Within the capabilities of the application programming interface (API) that developers can use to control their assets on DigitalOcean’s cloud, it’s possible to instruct DigitalOcean to completely clean off the data on a droplet, or virtual server, once a customer has finished using it. The “scrub_data” command is “optional,” according to DigitalOcean’s API documentation. It “will strictly write 0’s to your prior partition to ensure that all data is completely erased,” the documentation states.
In the GitHub thread, some developers expressed that they would like to see the storage scrubbed by default, not just whenever a developer instructs DigitalOcean to do it.
Today DigitalOcean cofounder Moisey Uretsky published a blog post in response to the issues and explained how the company’s policies have changed this year. DigitalOcean implementing storage scrubbing, although as the company became more popular, it decided that scrubbing would not be the default in order to optimize performance. This, Uretsky wrote, was a mistake.
Another mistake was not letting customers know about changes to the API, Uretsky wrote.
And so now the company is in the process of updating its code, he explained:
Our first and immediate update is to ensure that a clean system is provided during creates, regardless of what method was taken for initiating a destroy.

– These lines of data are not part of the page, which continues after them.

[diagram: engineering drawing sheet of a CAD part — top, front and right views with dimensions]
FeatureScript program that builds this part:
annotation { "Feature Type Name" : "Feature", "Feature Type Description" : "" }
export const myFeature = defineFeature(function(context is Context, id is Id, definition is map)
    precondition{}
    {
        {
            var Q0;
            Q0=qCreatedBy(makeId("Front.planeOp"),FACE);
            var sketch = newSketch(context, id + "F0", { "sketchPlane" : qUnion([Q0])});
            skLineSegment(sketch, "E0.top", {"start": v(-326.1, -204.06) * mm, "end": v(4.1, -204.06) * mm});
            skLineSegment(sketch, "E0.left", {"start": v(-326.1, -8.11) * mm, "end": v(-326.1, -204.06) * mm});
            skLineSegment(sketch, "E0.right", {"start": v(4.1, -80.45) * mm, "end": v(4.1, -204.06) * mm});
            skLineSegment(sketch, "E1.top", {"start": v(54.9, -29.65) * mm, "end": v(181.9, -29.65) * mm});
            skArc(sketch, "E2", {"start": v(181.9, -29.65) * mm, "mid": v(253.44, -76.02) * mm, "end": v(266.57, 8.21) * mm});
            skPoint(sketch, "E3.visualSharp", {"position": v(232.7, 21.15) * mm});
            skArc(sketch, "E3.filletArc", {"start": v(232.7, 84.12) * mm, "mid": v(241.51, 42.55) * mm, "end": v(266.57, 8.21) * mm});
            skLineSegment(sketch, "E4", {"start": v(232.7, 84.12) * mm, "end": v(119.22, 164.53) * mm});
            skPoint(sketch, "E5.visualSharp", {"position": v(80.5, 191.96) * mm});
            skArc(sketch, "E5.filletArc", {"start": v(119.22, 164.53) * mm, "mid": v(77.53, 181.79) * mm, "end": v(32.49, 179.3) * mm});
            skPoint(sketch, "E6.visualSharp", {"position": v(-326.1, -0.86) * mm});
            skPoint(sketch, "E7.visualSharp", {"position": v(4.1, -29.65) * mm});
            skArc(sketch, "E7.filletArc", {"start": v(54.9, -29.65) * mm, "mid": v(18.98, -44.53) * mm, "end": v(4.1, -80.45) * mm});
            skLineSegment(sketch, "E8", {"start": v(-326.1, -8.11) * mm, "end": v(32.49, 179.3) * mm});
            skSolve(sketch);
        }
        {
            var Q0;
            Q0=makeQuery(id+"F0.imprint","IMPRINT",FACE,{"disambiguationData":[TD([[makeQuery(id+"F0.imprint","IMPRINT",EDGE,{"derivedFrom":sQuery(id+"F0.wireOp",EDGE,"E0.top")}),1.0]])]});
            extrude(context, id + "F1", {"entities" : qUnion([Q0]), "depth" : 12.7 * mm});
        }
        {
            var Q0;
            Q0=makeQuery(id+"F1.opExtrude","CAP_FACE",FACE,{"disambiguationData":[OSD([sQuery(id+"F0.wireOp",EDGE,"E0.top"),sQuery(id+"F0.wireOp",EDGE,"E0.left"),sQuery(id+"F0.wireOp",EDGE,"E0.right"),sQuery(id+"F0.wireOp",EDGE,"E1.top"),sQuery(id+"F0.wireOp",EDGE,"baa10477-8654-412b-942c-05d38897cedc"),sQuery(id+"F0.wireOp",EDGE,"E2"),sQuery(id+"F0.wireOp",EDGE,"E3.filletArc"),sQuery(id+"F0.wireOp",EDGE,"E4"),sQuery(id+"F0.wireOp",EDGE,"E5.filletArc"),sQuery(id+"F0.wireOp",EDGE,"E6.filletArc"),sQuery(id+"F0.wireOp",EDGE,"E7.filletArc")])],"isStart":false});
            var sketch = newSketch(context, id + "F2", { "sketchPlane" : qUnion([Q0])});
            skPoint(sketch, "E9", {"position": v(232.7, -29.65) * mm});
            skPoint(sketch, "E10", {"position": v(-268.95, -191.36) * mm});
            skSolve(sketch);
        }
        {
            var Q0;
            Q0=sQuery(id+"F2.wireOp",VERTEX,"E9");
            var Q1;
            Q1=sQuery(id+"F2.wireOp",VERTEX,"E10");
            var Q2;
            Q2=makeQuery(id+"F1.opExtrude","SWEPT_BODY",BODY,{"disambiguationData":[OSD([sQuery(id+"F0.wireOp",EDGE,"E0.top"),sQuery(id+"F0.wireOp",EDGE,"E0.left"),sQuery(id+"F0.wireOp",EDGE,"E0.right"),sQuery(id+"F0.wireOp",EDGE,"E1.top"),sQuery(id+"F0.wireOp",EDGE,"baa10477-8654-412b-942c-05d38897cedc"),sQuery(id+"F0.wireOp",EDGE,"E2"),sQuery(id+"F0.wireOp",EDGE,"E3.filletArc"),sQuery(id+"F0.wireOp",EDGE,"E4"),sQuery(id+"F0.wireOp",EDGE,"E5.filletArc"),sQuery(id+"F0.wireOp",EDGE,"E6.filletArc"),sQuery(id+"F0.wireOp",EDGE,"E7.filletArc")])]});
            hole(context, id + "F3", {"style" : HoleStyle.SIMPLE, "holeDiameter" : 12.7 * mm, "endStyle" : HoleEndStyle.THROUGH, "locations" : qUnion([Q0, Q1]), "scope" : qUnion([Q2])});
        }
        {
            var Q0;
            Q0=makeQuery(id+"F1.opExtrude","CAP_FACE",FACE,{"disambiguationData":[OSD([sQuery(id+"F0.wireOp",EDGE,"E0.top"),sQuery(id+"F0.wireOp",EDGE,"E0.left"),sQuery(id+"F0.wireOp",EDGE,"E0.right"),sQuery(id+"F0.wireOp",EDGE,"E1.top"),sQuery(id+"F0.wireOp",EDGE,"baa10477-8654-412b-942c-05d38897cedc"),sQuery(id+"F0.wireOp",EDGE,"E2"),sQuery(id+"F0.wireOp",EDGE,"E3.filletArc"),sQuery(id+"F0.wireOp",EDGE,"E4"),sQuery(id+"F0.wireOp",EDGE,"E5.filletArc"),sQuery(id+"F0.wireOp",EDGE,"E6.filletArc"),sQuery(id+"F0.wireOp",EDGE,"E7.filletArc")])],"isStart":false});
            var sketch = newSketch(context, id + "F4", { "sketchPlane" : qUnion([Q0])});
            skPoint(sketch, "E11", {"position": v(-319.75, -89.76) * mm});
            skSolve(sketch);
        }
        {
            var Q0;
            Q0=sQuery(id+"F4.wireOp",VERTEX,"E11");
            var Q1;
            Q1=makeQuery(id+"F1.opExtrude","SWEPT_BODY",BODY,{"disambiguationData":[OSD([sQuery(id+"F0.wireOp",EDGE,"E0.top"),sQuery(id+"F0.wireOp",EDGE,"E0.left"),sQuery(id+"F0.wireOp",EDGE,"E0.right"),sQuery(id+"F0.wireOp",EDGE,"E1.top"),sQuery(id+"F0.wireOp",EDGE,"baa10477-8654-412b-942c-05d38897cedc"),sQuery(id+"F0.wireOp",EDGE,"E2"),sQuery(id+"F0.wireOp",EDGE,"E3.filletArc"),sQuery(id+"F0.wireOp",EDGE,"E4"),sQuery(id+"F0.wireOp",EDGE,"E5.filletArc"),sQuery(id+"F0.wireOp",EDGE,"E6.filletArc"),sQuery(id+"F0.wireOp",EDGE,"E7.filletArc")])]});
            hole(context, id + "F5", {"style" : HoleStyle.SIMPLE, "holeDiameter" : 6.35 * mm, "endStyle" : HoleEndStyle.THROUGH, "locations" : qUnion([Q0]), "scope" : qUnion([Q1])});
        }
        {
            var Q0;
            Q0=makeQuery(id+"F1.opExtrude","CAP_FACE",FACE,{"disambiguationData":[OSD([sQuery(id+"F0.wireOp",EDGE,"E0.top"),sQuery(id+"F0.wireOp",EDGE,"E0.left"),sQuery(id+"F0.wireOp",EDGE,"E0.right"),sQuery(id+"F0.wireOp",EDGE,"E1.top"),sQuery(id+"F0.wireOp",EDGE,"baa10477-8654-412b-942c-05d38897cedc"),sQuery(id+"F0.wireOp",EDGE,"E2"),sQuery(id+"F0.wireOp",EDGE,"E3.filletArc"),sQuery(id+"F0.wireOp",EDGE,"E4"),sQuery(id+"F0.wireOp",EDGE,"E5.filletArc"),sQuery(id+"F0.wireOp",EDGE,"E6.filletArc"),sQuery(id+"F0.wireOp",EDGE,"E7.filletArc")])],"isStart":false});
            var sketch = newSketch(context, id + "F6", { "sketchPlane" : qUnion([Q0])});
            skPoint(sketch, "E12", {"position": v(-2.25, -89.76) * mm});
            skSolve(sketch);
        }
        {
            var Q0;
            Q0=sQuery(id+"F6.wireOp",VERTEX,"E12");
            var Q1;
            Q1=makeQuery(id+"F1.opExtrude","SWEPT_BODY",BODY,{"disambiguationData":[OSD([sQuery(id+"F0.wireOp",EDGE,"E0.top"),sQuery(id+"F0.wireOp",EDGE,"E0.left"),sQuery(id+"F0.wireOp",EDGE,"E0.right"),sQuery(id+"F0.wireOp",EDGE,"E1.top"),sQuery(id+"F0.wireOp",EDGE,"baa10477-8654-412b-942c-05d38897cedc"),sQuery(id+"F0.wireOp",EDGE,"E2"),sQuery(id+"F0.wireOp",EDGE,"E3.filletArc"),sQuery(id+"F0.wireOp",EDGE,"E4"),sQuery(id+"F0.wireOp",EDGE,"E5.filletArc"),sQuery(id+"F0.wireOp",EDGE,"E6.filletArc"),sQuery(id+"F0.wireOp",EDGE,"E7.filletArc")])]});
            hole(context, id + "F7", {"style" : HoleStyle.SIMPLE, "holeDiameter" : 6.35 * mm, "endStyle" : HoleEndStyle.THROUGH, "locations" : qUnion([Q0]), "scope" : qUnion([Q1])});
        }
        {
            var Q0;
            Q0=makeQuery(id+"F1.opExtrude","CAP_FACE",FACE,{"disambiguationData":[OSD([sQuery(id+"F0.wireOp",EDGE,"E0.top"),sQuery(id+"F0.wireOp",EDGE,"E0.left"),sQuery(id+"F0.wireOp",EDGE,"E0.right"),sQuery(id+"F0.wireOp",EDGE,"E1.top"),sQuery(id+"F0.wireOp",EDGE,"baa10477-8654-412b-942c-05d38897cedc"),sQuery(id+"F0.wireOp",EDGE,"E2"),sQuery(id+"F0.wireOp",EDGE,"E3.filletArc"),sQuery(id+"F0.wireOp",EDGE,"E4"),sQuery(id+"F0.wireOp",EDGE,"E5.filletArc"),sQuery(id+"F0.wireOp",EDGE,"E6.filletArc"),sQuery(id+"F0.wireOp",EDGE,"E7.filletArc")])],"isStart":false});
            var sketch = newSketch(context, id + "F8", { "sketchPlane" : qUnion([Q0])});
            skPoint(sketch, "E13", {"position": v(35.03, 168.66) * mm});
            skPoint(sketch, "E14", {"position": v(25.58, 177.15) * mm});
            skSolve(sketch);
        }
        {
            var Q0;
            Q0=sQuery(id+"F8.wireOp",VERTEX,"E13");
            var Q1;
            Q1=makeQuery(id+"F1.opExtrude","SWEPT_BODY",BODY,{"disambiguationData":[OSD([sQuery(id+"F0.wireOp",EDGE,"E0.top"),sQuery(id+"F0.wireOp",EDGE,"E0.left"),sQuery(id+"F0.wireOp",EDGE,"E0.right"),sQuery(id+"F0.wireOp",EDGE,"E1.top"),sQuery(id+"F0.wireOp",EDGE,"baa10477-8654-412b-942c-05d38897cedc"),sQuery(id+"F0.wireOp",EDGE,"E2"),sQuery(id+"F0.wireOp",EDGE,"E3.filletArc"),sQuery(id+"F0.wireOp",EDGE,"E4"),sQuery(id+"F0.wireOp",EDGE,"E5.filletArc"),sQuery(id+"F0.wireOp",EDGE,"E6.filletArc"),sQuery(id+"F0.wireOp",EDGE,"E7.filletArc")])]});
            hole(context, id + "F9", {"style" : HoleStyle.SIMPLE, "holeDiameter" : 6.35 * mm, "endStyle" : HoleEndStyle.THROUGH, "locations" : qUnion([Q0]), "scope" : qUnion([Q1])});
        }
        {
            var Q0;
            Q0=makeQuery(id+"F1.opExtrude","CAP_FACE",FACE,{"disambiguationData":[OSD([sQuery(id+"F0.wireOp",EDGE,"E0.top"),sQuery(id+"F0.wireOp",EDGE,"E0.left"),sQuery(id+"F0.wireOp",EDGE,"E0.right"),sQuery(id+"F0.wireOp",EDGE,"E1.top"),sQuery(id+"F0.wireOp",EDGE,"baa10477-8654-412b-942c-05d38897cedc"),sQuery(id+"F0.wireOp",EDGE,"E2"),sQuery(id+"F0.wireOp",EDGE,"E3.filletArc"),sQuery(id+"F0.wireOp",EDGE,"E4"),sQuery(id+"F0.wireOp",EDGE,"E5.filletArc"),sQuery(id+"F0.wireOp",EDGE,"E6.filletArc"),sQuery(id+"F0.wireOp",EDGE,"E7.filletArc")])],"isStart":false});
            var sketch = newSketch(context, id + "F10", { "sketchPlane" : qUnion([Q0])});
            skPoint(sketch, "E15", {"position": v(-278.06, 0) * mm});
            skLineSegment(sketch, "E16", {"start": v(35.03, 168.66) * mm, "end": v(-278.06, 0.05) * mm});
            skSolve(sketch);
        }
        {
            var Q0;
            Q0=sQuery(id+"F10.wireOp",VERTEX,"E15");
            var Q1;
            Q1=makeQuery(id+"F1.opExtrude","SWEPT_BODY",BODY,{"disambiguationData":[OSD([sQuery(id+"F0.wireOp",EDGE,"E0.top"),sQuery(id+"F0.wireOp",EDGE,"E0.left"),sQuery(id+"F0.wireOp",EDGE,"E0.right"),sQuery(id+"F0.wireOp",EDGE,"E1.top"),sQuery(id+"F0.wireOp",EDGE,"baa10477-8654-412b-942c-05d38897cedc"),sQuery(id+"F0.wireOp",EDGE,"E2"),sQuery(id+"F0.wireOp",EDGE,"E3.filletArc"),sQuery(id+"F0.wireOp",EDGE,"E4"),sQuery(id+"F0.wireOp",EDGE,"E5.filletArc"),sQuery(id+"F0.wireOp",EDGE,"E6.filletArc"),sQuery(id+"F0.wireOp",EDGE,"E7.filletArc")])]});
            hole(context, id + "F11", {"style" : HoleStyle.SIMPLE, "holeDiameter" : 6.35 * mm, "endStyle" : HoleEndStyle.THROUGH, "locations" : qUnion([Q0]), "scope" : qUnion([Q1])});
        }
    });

Engineers are updating the code base right now to ensure that will be the default behavior, and we will provide another notice when that code is live.
Uretsky did not say when exactly the changes will be implemented.
The scramble comes as the company is growing fast in the public cloud market — faster than major player Amazon Web Services, by one metric — and needs to look reliable.
This isn’t the first time DigitalOcean has dealt with security concerns. A similar issue over erasing all data surfaced in April. The company announced a resolution within hours. Now the company has more work to do to prove its cloud is secure.